Our culture is full of angry individuals. They are projected onto a framed screen that also hangs down from the ceiling. You can only see the dancer’s body, her face is replaced by aggressive cartoon characters or a screaming Jack Nicholson and Frances McDormand in “Three Billboards Outside Ebbing, Missouri”, one of the most magnificent angry female characters of recent times. Sahra Huby’s body beneath the projections is distorted in poses of frustration and rage. Her feet stamp on the ground, her fists hurtle through the air. She is literally raging with anger. All of this is accompanied by Brendan Dougherty’s electronic music, which perfectly underlines what is happening on stage throughout the evening. It is hectic and loaded, electrifying at times. It also makes the audience’s adrenaline rise.

Indeed, anger is exhausting. Sahra Huby demonstrates that, as well. But what is much more important, proving that all of the energy invested in one’s anger is really worth it, is the liberation that can be felt afterwards. When it doesn’t matter that society demands women not to be angry and to endure oppression with a smile. In the end, the dancer virtually flies across the stage. Her movements are smoother, livelier and lighter. The clenched muscle tension and facial contortions from the beginning have disappeared. Her hair is no longer tied in a tight braid but falls loosely as she whips her head around. She has also taken off her overalls and is now naked. A further act of liberation and at the same time a sign of self-determination.

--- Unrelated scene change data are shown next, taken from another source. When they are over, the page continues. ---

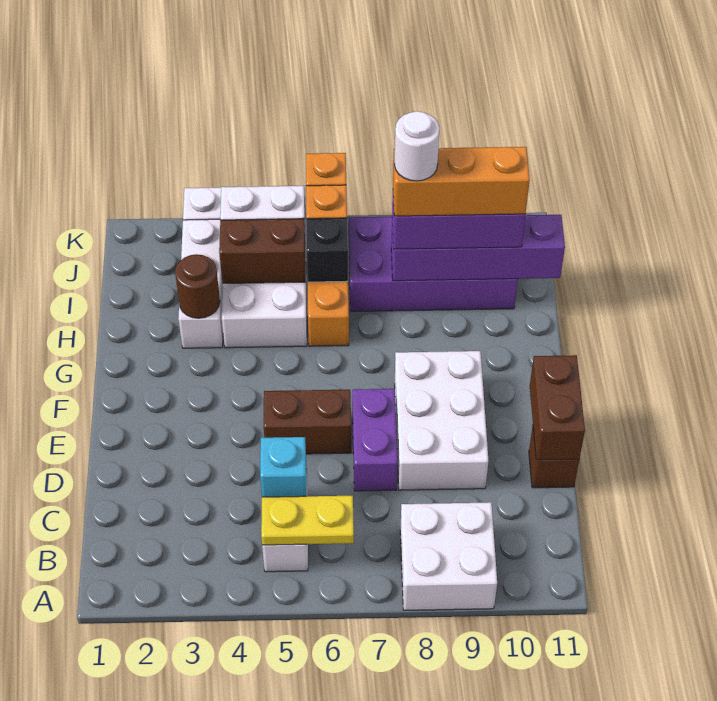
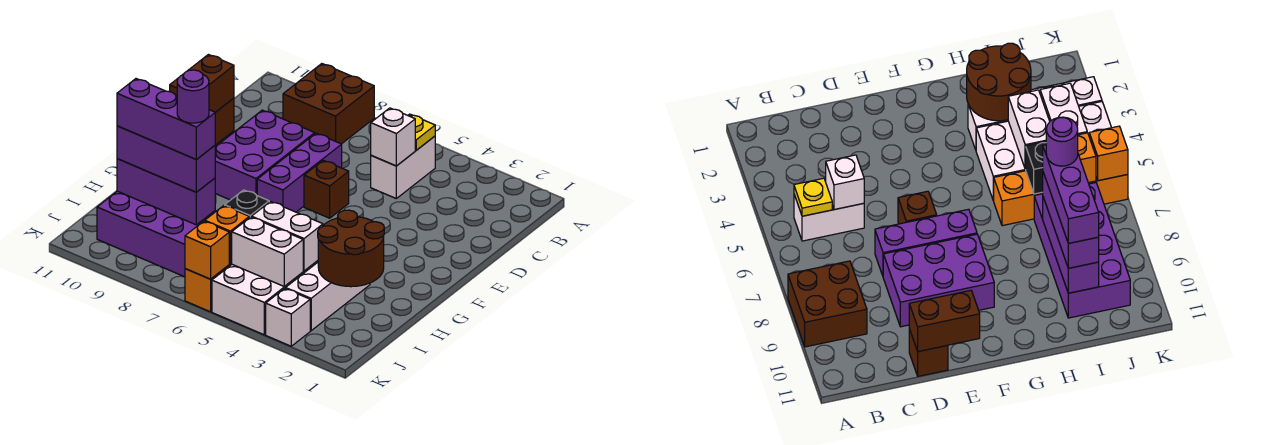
white 2x2 brick [400,502,497,610] -> brown 2x2 brick [283,64,374,144]
yellow 1x2 plate [261,496,354,545] -> yellow 1x1 plate [408,114,435,150]
cyan 1x1 brick [260,437,307,497] -> white 1x1 brick [371,108,415,166]
purple 1x2 brick [353,389,398,491] -> purple 1x3 brick [257,133,342,212]
white 2x3 brick [395,351,489,490] -> purple 2x3 brick [215,110,315,200]
brown 1x2 brick [264,390,351,454] -> brown 1x1 brick [304,160,349,218]
brown 1x1 round brick [175,254,220,318] -> brown 2x2 round brick [318,210,384,287]
brown 1x2 brick [219,219,306,284] -> white 1x2 brick [252,202,323,271]
purple 1x4 brick [391,215,565,281] -> purple 1x3 brick [117,159,215,225]
orange 1x3 brick [393,147,530,216] -> purple 1x3 brick [117,79,215,160]
white 1x1 round brick [394,111,440,181] -> purple 1x1 round brick [177,70,209,123]

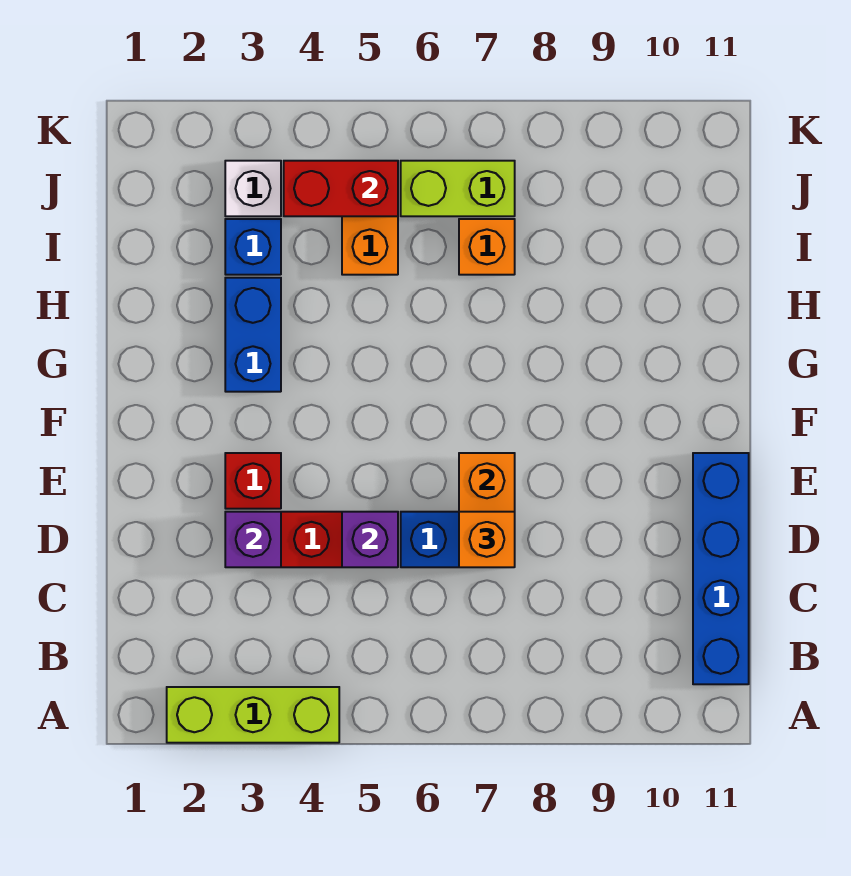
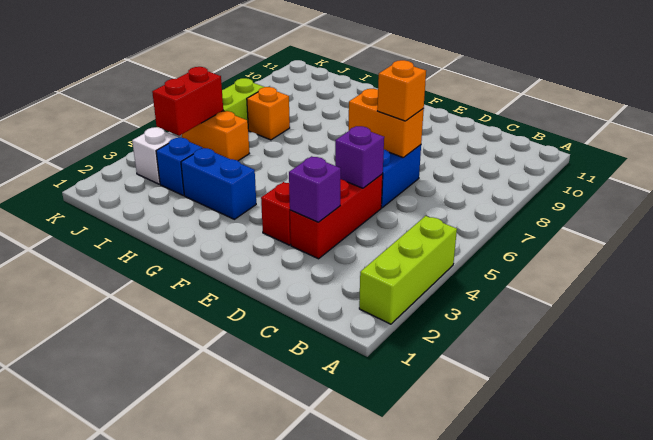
blue 1x4 brick [693,453,749,684] -> none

Finally, she reaches for the microphone again. She is not alone, she says. She is here alongside all of the angry women in history. She calls out their names and they begin to fill the space in a continuous loop. As a woman you are not alone with your anger. And it’s important to be angry. Anna Konjektzky’s performance shows with full force the kind of power it unleashes. She destroys the image of the hysterical and bitchy female and in her place she creates a strong, purposeful and angry woman. She shows that anger is not masculine. Up to this point, anger has been an emotion that is not associated with women. This has to change. Female anger is needed in order to make a difference and we need much more of it.